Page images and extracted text
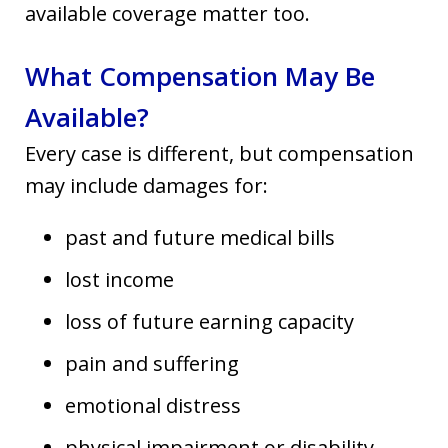
available coverage matter too.
What Compensation May Be
Available?
Every case is different, but compensation
may include damages for:
past and future medical bills
lost income
loss of future earning capacity
pain and suffering
emotional distress
physical impairment or disability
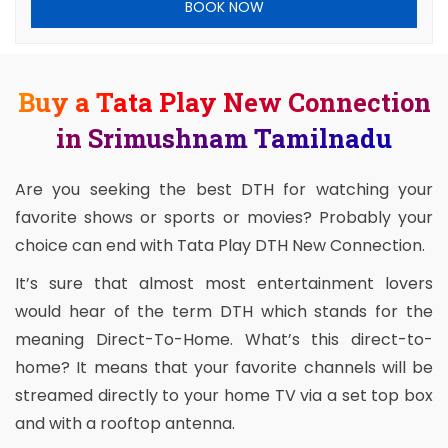
BOOK NOW
Buy a Tata Play New Connection
in Srimushnam Tamilnadu
Are you seeking the best DTH for watching your
favorite shows or sports or movies? Probably your
choice can end with Tata Play DTH New Connection.
It’s sure that almost most entertainment lovers
would hear of the term DTH which stands for the
meaning Direct-To-Home. What’s this direct-to-
home? It means that your favorite channels will be
streamed directly to your home TV via a set top box
and with a rooftop antenna.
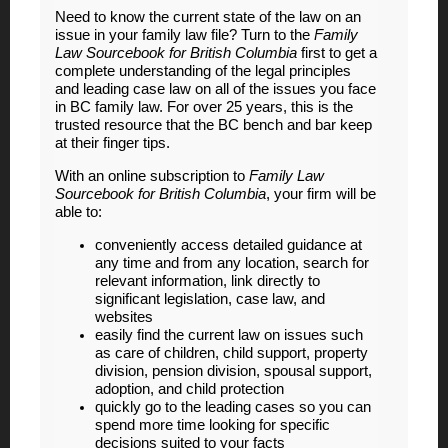
Need to know the current state of the law on an
issue in your family law file? Turn to the
Family
Law Sourcebook for British Columbia
first to get a
complete understanding of the legal principles
and leading case law on all of the issues you face
in BC family law. For over 25 years, this is the
trusted resource that the BC bench and bar keep
at their finger tips.
With an online subscription to
Family Law
Sourcebook for British Columbia
, your firm will be
able to:
conveniently access detailed guidance at
any time and from any location, search for
relevant information, link directly to
significant legislation, case law, and
websites
easily find the current law on issues such
as care of children, child support, property
division, pension division, spousal support,
adoption, and child protection
quickly go to the leading cases so you can
spend more time looking for specific
decisions suited to your facts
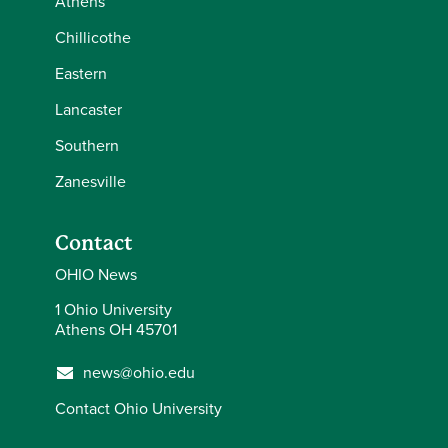
Athens
Chillicothe
Eastern
Lancaster
Southern
Zanesville
Contact
OHIO News
1 Ohio University
Athens OH 45701
news@ohio.edu
Contact Ohio University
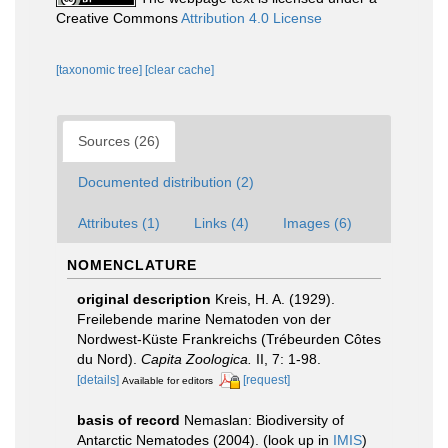
Creative Commons
Attribution 4.0 License
[taxonomic tree]
[clear cache]
Sources (26)
Documented distribution (2)
Attributes (1)
Links (4)
Images (6)
NOMENCLATURE
original description
Kreis, H. A. (1929).
Freilebende marine Nematoden von der
Nordwest-Küste Frankreichs (Trébeurden Côtes
du Nord).
Capita Zoologica.
II, 7: 1-98.
[details]
[request]
Available for editors
basis of record
Nemaslan: Biodiversity of
Antarctic Nematodes (2004).
(look up in
IMIS
)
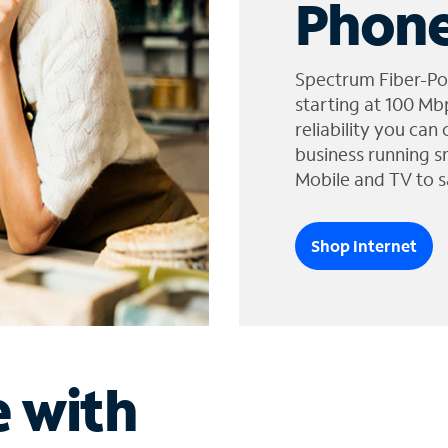
Phone
Spectrum Fiber-Po
starting at 100 Mb
reliability you can
business running s
Mobile and TV to s
Shop Internet
e with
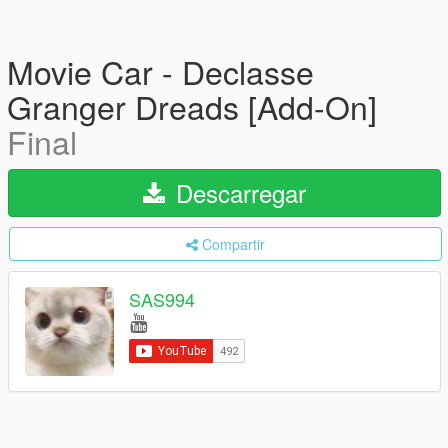
Movie Car - Declasse
Granger Dreads [Add-On]
Final
Descarregar
Compartir
SAS994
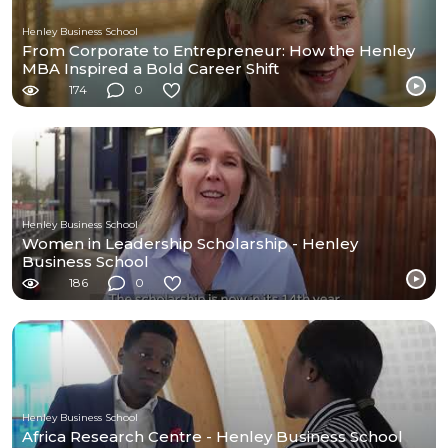
Henley Business School
From Corporate to Entrepreneur: How the Henley
MBA Inspired a Bold Career Shift
174
0
Henley Business School
Women in Leadership Scholarship - Henley
Business School
186
0
Henley Business School
Africa Research Centre - Henley Business School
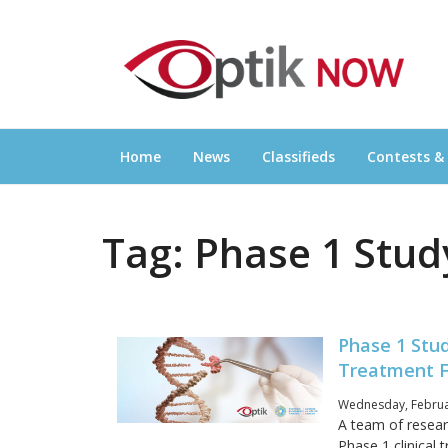
Skip
OPTIKNOW
to
Everything Eyewear and Eye Care in Canad
content
Home
News
Classifieds
Contests &
Tag:
Phase 1 Stud
Phase 1 Stu
Treatment F
Wednesday, Februa
A team of researc
Phase 1 clinical t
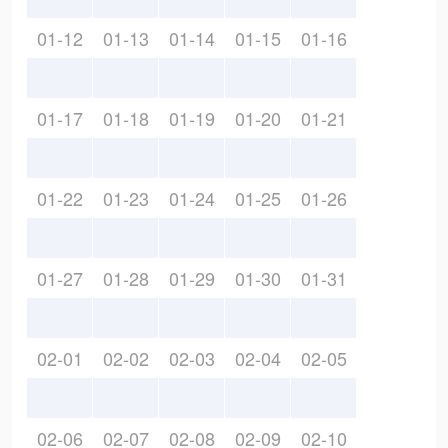
01-12
01-13
01-14
01-15
01-16
01-17
01-18
01-19
01-20
01-21
01-22
01-23
01-24
01-25
01-26
01-27
01-28
01-29
01-30
01-31
02-01
02-02
02-03
02-04
02-05
02-06
02-07
02-08
02-09
02-10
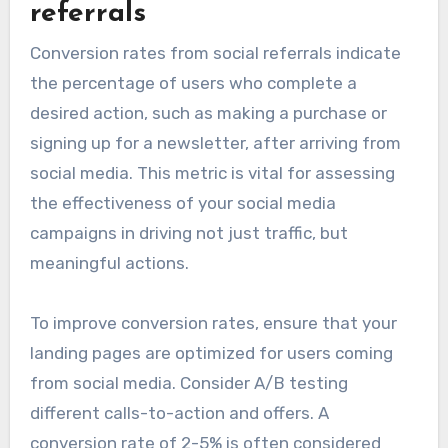
referrals
Conversion rates from social referrals indicate
the percentage of users who complete a
desired action, such as making a purchase or
signing up for a newsletter, after arriving from
social media. This metric is vital for assessing
the effectiveness of your social media
campaigns in driving not just traffic, but
meaningful actions.
To improve conversion rates, ensure that your
landing pages are optimized for users coming
from social media. Consider A/B testing
different calls-to-action and offers. A
conversion rate of 2-5% is often considered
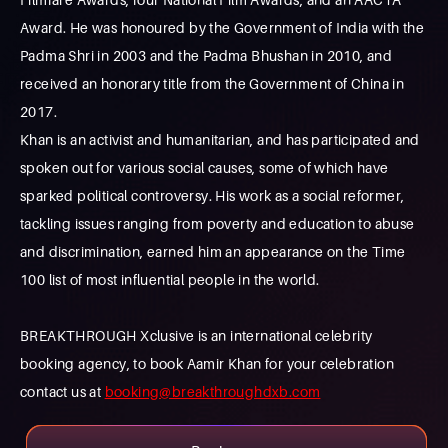
Award. He was honoured by the Government of India with the
Padma Shri in 2003 and the Padma Bhushan in 2010, and
received an honorary title from the Government of China in
2017.
Khan is an activist and humanitarian, and has participated and
spoken out for various social causes, some of which have
sparked political controversy. His work as a social reformer,
tackling issues ranging from poverty and education to abuse
and discrimination, earned him an appearance on the Time
100 list of most influential people in the world.
BREAKTHROUGH Xclusive is an international celebrity
booking agency, to book Aamir Khan for your celebration
contact us at
booking@breakthroughdxb.com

*TASK DETAILS:*
Copy each record exactly. Leave any images out of the copy.

*ANSWER TO THE EXERCISE:*
available coverage matter too.
What Compensation May Be
Available?
Every case is different, but compensation
may include damages for:
past and future medical bills
lost income
loss of future earning capacity
pain and suffering
emotional distress
physical impairment or disability
BOOK NOW
Buy a Tata Play New Connection
in Srimushnam Tamilnadu
Are you seeking the best DTH for watching your
favorite shows or sports or movies? Probably your
choice can end with Tata Play DTH New Connection.
It’s sure that almost most entertainment lovers
would hear of the term DTH which stands for the
meaning Direct-To-Home. What’s this direct-to-
home? It means that your favorite channels will be
streamed directly to your home TV via a set top box
and with a rooftop antenna.
Need to know the current state of the law on an
issue in your family law file? Turn to the
Family
Law Sourcebook for British Columbia
first to get a
complete understanding of the legal principles
and leading case law on all of the issues you face
in BC family law. For over 25 years, this is the
trusted resource that the BC bench and bar keep
at their finger tips.
With an online subscription to
Family Law
Sourcebook for British Columbia
, your firm will be
able to:
conveniently access detailed guidance at
any time and from any location, search for
relevant information, link directly to
significant legislation, case law, and
websites
easily find the current law on issues such
as care of children, child support, property
division, pension division, spousal support,
adoption, and child protection
quickly go to the leading cases so you can
spend more time looking for specific
decisions suited to your facts
Athens
Chillicothe
Eastern
Lancaster
Southern
Zanesville
Contact
OHIO News
1 Ohio University
Athens OH 45701
news@ohio.edu
Contact Ohio University
Creative Commons
Attribution 4.0 License
[taxonomic tree]
[clear cache]
Sources (26)
Documented distribution (2)
Attributes (1)
Links (4)
Images (6)
NOMENCLATURE
original description
Kreis, H. A. (1929).
Freilebende marine Nematoden von der
Nordwest-Küste Frankreichs (Trébeurden Côtes
du Nord).
Capita Zoologica.
II, 7: 1-98.
[details]
[request]
Available for editors
basis of record
Nemaslan: Biodiversity of
Antarctic Nematodes (2004).
(look up in
IMIS
)
Phone
Spectrum Fiber-Po
starting at 100 Mb
reliability you can
business running s
Mobile and TV to s
Shop Internet
e with
Movie Car - Declasse
Granger Dreads [Add-On]
Final
Descarregar
Compartir
SAS994
Henley Business School
From Corporate to Entrepreneur: How the Henley
MBA Inspired a Bold Career Shift
174
0
Henley Business School
Women in Leadership Scholarship - Henley
Business School
186
0
Henley Business School
Africa Research Centre - Henley Business School
Skip
OPTIKNOW
to
Everything Eyewear and Eye Care in Canad
content
Home
News
Classifieds
Contests &
Tag:
Phase 1 Stud
Phase 1 Stu
Treatment F
Wednesday, Februa
A team of researc
Phase 1 clinical t
01-12
01-13
01-14
01-15
01-16
01-17
01-18
01-19
01-20
01-21
01-22
01-23
01-24
01-25
01-26
01-27
01-28
01-29
01-30
01-31
02-01
02-02
02-03
02-04
02-05
02-06
02-07
02-08
02-09
02-10
referrals
Conversion rates from social referrals indicate
the percentage of users who complete a
desired action, such as making a purchase or
signing up for a newsletter, after arriving from
social media. This metric is vital for assessing
the effectiveness of your social media
campaigns in driving not just traffic, but
meaningful actions.
To improve conversion rates, ensure that your
landing pages are optimized for users coming
from social media. Consider A/B testing
different calls-to-action and offers. A
conversion rate of 2-5% is often considered
Award. He was honoured by the Government of India with the
Padma Shri in 2003 and the Padma Bhushan in 2010, and
received an honorary title from the Government of China in
2017.
Khan is an activist and humanitarian, and has participated and
spoken out for various social causes, some of which have
sparked political controversy. His work as a social reformer,
tackling issues ranging from poverty and education to abuse
and discrimination, earned him an appearance on the Time
100 list of most influential people in the world.
BREAKTHROUGH Xclusive is an international celebrity
booking agency, to book Aamir Khan for your celebration
contact us at
booking@breakthroughdxb.com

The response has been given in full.